# south winds



## odell daniel (Nov 5, 2015)

I seen the winds are going to blow southwest wed thur and fri around 20mph...I'm assuming the cracks will all be open and should reschedule...opinions on this weekend?


----------



## Beepum19 (Apr 9, 2016)

The cracks from Catawba have been open all week. Flew to island on Monday and came home Tuesday. Cracks wide open all the way west.


----------



## gatorman841 (Feb 12, 2013)

odell daniel said:


> I seen the winds are going to blow southwest wed thur and fri around 20mph...I'm assuming the cracks will all be open and should reschedule...opinions on this weekend?


I would say after Friday it’s gonna be a lot worse out there then it is now, I think it’s a wrap for the year unfortunately. DAMN WIND 😡


----------



## fisherman 2 (Dec 29, 2012)

now people can quit wishing for ice and start wishing for ice gone for early spring


----------



## Treble (Mar 27, 2017)

Maybe East Harbor - Bass and Gills


----------



## threeten (Feb 5, 2014)

The islands will still be going Odell. If that’s what you were getting at?


----------



## DBV (Jan 8, 2011)

fisherman 2 said:


> now people can quit wishing for ice and start wishing for ice gone for early spring


Nope - ice will be holding at EH and other inland lakes, which is where I ice fish. Hope we get prolonged cold snap and have ice into and through March! You get boat fishing majority of the year, so ice season needs to be more than just 3 to 4 weeks.


----------



## set-the-drag (Jan 13, 2013)

Unfortunately they are saying temps are going to be 40s+ after next week


----------



## kit carson (Jan 24, 2016)

Still cold nights, we will have uce for quite awhile

Sent from my SM-G981U using Tapatalk


----------



## BFG (Mar 29, 2006)

set-the-drag said:


> Unfortunately they are saying temps are going to be 40s+ after next week


Yup...with and inch of 50 degree rain. Ohio ice is gonna get trashed.


----------



## set-the-drag (Jan 13, 2013)

Yup ice is not looking good the temps are not going back down after this weekend. They are saying temps are going way up in march. Im getting my new crappie boat together this coming week so i can get on the ice of pike action in a few weeks!


----------



## DBV (Jan 8, 2011)

You never know. Weather can change on a dime. Just got back from a NE inland public lake and still more than a foot of solid ice. Definitley will have ice this weekend and hopefully into the long Presidents weekend. 

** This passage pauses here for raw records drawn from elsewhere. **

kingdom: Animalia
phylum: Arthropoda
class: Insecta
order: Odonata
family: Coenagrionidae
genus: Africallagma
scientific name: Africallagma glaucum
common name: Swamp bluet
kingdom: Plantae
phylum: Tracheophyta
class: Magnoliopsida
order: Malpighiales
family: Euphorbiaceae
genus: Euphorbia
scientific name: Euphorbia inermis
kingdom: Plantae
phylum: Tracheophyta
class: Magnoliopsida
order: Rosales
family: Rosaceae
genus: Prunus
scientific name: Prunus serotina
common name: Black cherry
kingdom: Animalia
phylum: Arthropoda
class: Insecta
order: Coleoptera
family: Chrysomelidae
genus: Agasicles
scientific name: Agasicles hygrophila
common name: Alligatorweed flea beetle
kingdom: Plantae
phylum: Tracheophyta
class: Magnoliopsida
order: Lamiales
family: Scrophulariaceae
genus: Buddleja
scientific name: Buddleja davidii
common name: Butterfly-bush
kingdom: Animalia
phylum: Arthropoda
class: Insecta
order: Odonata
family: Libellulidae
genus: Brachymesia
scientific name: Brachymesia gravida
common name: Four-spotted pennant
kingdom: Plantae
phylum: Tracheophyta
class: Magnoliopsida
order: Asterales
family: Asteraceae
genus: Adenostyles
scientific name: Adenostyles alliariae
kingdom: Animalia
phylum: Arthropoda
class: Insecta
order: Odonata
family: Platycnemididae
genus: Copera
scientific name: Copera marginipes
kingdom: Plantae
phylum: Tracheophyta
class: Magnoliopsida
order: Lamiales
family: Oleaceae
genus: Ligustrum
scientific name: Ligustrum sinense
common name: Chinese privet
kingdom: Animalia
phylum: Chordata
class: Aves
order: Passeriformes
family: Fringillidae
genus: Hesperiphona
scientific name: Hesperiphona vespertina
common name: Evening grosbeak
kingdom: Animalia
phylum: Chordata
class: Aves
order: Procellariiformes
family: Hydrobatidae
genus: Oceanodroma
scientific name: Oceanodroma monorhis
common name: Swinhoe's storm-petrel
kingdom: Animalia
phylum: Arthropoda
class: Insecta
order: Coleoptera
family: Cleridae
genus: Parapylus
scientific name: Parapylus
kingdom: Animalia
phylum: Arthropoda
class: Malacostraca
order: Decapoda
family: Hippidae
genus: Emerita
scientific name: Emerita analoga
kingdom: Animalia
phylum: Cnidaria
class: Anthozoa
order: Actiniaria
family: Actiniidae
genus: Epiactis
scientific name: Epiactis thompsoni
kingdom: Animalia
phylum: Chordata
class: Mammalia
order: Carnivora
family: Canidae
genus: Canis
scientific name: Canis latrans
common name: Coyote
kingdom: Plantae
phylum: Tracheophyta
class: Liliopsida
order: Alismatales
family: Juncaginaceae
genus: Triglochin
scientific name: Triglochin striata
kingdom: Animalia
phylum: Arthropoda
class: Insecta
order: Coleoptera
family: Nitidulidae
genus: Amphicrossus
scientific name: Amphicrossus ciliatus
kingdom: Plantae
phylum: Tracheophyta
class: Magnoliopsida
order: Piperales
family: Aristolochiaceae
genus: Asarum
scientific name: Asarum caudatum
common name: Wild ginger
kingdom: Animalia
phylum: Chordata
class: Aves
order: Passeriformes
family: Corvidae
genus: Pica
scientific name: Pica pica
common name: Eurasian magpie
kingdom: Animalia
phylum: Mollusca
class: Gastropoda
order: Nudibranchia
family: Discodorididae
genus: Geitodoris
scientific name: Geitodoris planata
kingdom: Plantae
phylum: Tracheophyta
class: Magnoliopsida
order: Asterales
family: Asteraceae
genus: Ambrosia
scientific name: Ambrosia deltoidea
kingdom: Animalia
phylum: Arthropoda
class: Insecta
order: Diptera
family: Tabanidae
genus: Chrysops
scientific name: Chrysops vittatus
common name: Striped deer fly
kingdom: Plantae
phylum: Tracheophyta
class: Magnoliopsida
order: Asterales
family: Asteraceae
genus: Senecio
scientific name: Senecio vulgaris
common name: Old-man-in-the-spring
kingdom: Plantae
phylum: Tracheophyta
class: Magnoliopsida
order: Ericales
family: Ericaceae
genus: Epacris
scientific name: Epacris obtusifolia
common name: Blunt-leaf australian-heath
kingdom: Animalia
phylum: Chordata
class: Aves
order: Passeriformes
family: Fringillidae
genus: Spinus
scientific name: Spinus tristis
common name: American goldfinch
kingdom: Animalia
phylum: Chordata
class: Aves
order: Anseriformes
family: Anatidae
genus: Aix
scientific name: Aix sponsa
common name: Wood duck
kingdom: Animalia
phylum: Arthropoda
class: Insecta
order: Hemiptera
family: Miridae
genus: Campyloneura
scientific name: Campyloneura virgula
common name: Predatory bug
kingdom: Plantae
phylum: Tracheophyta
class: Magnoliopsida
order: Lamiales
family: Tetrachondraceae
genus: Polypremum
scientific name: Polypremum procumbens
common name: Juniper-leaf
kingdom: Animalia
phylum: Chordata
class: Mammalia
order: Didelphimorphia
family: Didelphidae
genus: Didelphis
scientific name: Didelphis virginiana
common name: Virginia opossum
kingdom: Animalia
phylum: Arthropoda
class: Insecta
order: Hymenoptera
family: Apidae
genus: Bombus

Sure would be nice if we could get longer than a month ice fishing season though. Get ripped off year after year for a while now.


----------



## nightranger (Oct 2, 2011)

there is a weather phenomena in that the western basins(which is the high end of the bathtub) where a rapid warm rain with a heavy snow pack melting can raise the water level 1 foot higher than the rest of the lake, the ice will lift off it,s edges and head east. the islands might be safe for a while but mainland ice fishing is dangerous for both the fisherman and the first responders that are committed to saving them. the wind will determine if it,s a gradual break-up or a rapid disintegration with island and shoreline flooding and ice damage.sensible people will wait for boat weather or fly to the islands and hope it stays put.good luck


----------



## stampman60 (Jan 12, 2015)

30 years of ice fishing. rule # 1 . never go off mainland with winds with the letter S in them .


----------



## TM1 (May 31, 2021)

looking to put the stx in the water this week sometime yeah


----------



## TM1 (May 31, 2021)

HERE PIGGY PIGGY


----------



## KaGee (Sep 8, 2006)

TM1 said:


> HERE PIGGY PIGGY





TM1 said:


> looking to put the stx in the water this week sometime yeah


Again... month old thread.
Hope you don't damage the boat too much this week.


----------